As a Clinical Research Associate, you will be expected to actively participate in and manage the recruitment of potential investigators and perform CA and EC submissions. You will be responsible for monitoring clinical sites, maintaining study files, conducting pre-study and initiation visits, liaising with vendors, and other duties. You will serve as the primary contact for sites regarding regulatory compliance and protocol questions, communicating with clinical sites to address and resolve issues. Reporting to the Clinical Operations Manager, you will be a key member of the Clinical Operations team in the United Kingdom.

We are searching for an ambitious and energetic person, capable of undertaking challenges in the project, pushing forward development, and functioning well within the project team. The ideal candidate should be open to cross-cultural communication and cooperation, and be significantly independent in their performance.

• At least 2-3 years of monitoring experience
• Excellent knowledge of the clinical trial process, ICH/GCP, and local requirements/guidelines
• Excellent organizational and time management skills
• Ability to handle multiple priorities, work with deadlines, and perform under pressure
• Skills to coach and mentor other clinical staff
• Fluent in written and verbal English

• Recruitment of potential investigators, involvement in CA and EC submissions, and notifications to regulatory authorities.
• Translation of study-related documentation, organization of meetings, and other tasks as instructed by the supervisor.
• Monitoring of clinical sites, maintenance of study files, conducting pre-study initiation visits, regular visits, and close-out visits.
• Assisting on audit/inspection visits, site and vendor contracting processes, liaising with vendors, and other duties.
• Serving as the primary contact for sites regarding regulatory compliance and protocol questions, communicating ongoing issues.
• Supporting Business Development activities.
• Potential supervisory functions in clinical projects.
• Training, coaching, and supervising junior staff may be required.

Novotech is proud to offer a great workplace, committed to gender equality and providing an inclusive environment where everyone is treated fairly and with respect.

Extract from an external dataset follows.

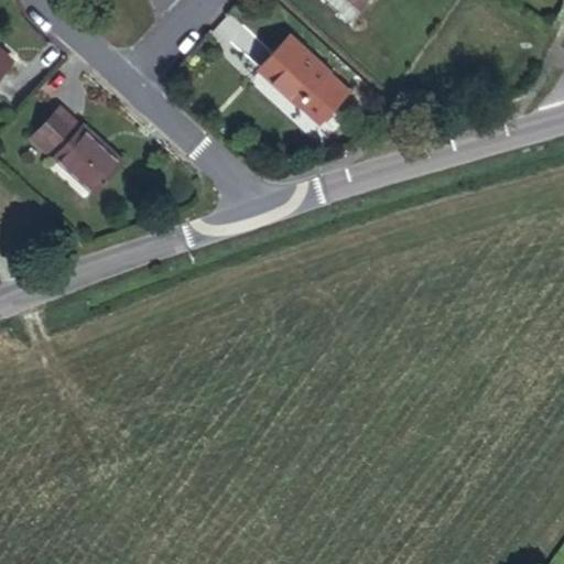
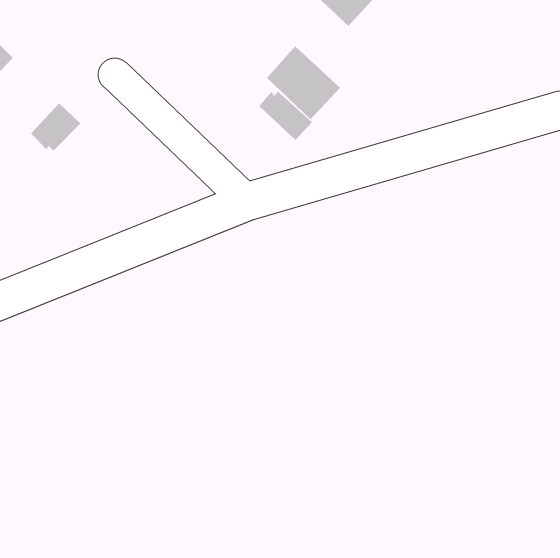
building: none -> [259,91,313,141]
building: [52,119,124,192] -> none

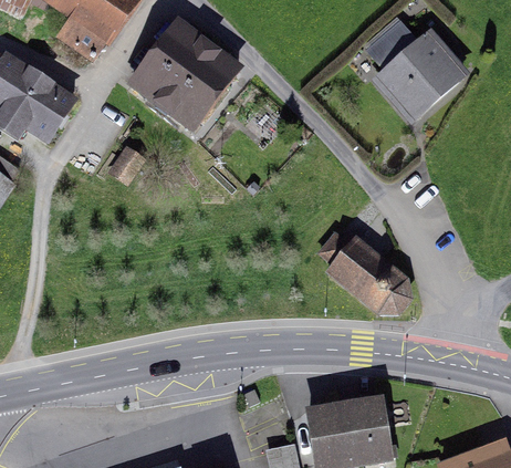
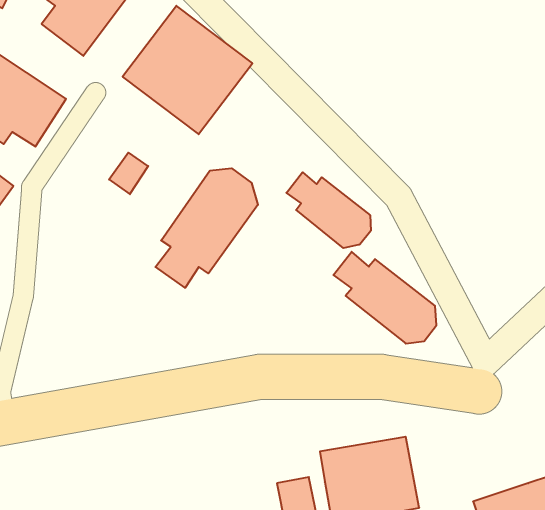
building: [368,17,473,121] -> none
building: none -> [155,168,258,288]
building: none -> [286,172,371,248]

Our team members are passionate about our work, but we understand work is only one aspect of their lives. We support flexible working options, paid parental leave for both parents, flexible leave entitlements, wellness programs, and ongoing development programs.

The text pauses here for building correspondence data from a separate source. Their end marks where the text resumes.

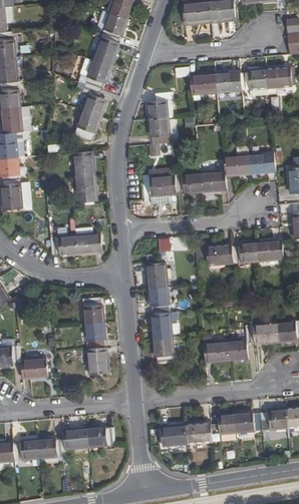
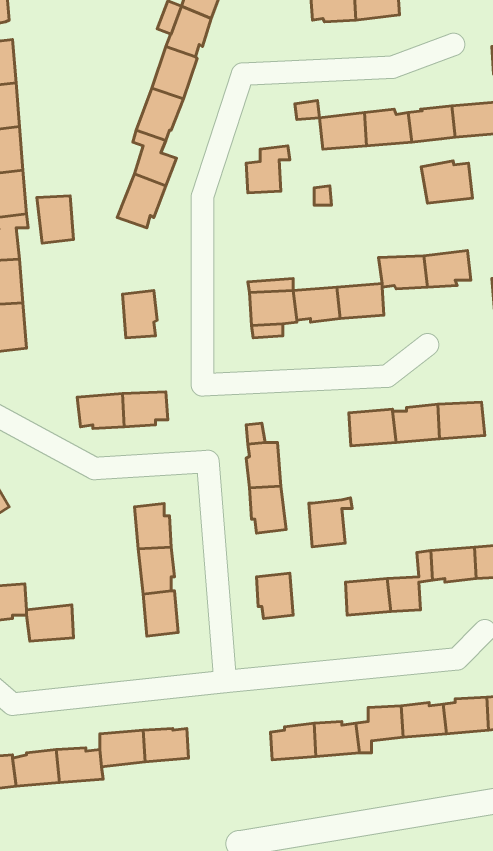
building: none -> [421,161,473,203]
building: [147,118,169,144] -> none
building: [72,150,93,177] -> [37,196,74,243]
building: [151,312,176,340] -> [309,498,352,547]

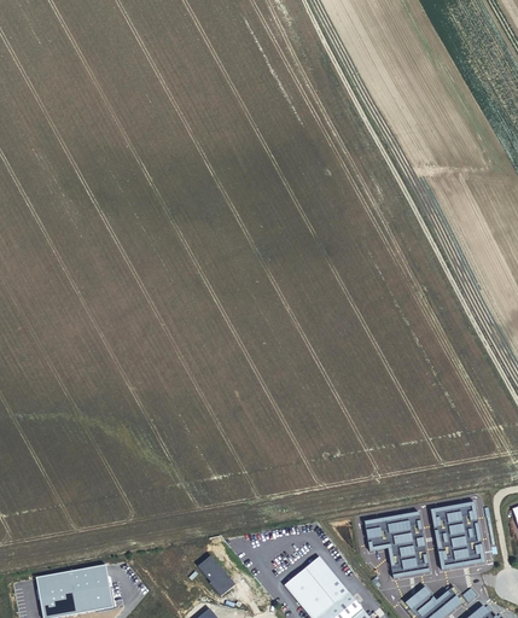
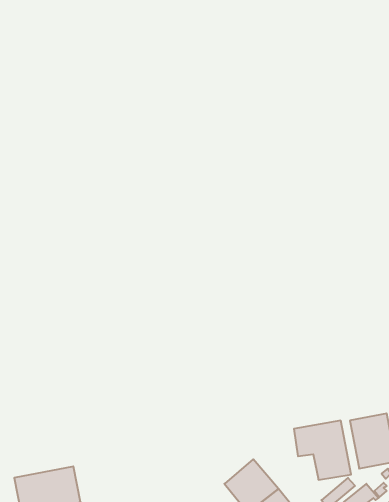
building: [199,556,237,597] -> none

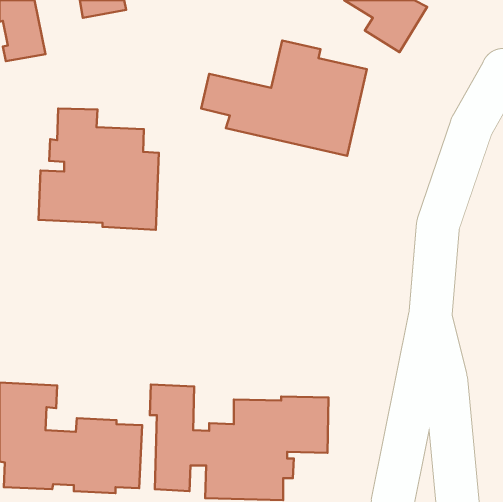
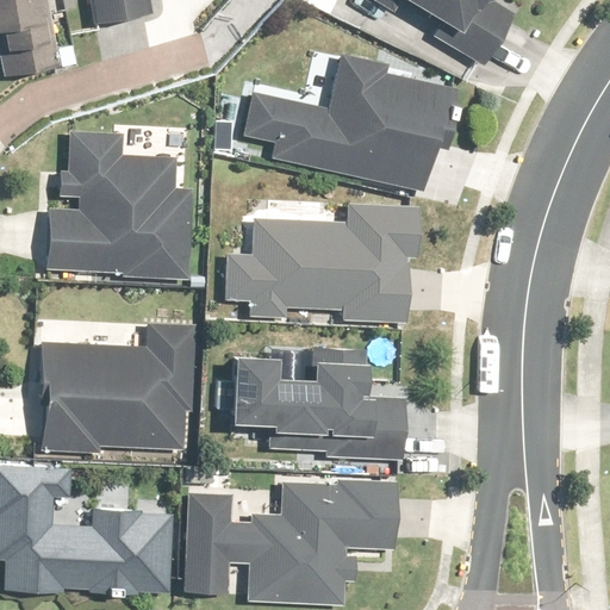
building: none -> [224,204,422,323]
building: none -> [41,324,197,452]
building: none -> [234,348,409,441]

We welcome applicants who are passionate about clinical research and biotech, including those who identify as LGBTIQ+, have a disability, or have caring responsibilities.

We are a Circle Back Initiative Employer and commit to responding to every application. We look forward to contacting you regarding your application.

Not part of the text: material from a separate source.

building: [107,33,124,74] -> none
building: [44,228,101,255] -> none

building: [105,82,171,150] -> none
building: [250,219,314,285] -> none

Novotech is a global full-service clinical Contract Research Organization (CRO).

Headquartered in Sydney, Australia, with 34 offices across Asia-Pacific, North America, and Europe, employing over 3000 staff and partnering with over 5000 sites, we have the resources and infrastructure to scale regionally and globally as clinical programs advance.

We provide services across all clinical trial phases and therapeutic areas, including feasibility assessments, regulatory submissions, data management, statistical analysis, medical monitoring, safety solutions, central lab services, report writing, and vendor management. Novotech holds ISO 27001 and ISO 9001 certifications, ensuring high standards in information security and quality.

Our team has advanced therapeutic and regulatory expertise, capable of executing across markets with a client-centric service model, providing our clients with trusted, long-term partnerships and accelerated pathways to market. Employees have the opportunity to develop their careers within a diverse, supportive, and collaborative global organization, working with clients at the forefront of life sciences.

At Novotech, you will work alongside empowered teams committed to success, fostering a culture of partnership and collaboration, where every voice is valued, with ongoing support from senior stakeholders and leadership.